Ce qu'Arkhams vit à travers elle le combla d'horreurs pour une vie entière. Nul paysage désolé ne s'y laissait entrevoir. L'ouverture à travers l'épaisse tour donnait sur un spectacle intolérable. S'y voyait un tourbillon angoissant de néant, flottant en sa mer chaotique des images pèle-mêle de mondes morts ou à naître. Ici les lumières d'Hyrule, là bas les couleurs de l'Enfer, du Paradis, du Saint Royaume, qui se tordaient à l'infini, se mélangeaient sans complexe dans un tableau incompréhensible. Pris d’épilepsie devant la folie galopante de cette vision, Arkhams se mit à vomir et s'écroula définitivement derrière le trône. Il parvint à prononcer, la voix brisée par un haut le cœur déchirant sa gorge :
"je t'en supplie Maître, tue moi ou prend moi".

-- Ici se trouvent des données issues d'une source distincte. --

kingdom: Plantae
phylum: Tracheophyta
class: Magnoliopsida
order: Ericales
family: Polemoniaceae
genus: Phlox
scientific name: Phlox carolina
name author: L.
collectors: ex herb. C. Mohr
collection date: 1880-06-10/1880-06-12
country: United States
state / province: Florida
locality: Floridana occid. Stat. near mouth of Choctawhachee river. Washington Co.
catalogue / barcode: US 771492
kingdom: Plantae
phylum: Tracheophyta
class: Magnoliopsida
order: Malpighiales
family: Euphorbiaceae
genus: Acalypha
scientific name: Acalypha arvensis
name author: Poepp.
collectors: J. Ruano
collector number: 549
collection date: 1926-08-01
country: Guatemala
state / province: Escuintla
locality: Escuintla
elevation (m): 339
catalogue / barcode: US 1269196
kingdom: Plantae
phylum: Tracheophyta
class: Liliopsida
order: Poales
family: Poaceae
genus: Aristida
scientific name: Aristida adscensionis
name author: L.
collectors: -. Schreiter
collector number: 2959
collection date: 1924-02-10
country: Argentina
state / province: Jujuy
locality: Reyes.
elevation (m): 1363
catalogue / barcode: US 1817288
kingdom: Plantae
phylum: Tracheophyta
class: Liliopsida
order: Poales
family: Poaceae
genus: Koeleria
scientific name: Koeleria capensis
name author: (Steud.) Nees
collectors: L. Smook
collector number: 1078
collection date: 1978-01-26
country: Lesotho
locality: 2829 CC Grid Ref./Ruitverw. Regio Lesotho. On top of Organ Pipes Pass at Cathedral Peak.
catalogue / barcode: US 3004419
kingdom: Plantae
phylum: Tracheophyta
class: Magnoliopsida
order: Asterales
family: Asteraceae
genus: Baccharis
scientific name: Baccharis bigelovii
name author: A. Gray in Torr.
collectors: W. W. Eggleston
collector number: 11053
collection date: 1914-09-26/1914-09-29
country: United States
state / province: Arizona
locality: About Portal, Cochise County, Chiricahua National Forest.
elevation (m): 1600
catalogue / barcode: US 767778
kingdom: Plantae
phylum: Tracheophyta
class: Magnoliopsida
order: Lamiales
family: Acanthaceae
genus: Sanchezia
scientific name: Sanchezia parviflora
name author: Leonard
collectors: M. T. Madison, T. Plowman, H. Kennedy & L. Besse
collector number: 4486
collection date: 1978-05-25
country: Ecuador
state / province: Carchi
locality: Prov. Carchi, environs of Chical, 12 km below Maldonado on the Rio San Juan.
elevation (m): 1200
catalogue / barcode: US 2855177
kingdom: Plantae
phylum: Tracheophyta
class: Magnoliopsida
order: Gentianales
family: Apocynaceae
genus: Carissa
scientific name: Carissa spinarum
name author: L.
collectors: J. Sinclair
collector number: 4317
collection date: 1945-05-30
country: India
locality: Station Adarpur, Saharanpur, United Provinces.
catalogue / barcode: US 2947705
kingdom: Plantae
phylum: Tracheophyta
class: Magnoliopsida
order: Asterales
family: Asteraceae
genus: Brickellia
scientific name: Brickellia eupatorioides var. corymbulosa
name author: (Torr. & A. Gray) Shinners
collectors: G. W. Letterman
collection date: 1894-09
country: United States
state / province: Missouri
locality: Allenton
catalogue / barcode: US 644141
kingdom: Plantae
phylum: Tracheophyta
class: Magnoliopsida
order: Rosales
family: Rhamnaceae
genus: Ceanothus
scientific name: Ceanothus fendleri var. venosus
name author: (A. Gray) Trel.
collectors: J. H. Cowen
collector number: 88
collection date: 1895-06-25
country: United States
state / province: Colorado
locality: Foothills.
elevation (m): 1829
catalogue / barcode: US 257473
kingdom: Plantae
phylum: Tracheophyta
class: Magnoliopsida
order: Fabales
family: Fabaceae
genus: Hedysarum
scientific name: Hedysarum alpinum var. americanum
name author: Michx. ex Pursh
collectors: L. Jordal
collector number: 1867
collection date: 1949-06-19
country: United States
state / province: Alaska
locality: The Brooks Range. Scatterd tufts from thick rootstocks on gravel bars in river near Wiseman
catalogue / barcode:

Des paroles d'un autre temps. Des mots de lâche, de faible. Une supplication qu'un Arkhams enfant avait déjà émise. Une maudite prière faite par ce Kokiri banni et condamné à la damnation, sans race et sans avenir.
Le temps n'étant pas cyclique, les événements ne se répétant pas, cette fois ci son ténébreux sauveur et souverain n'était pas là pour lui répondre.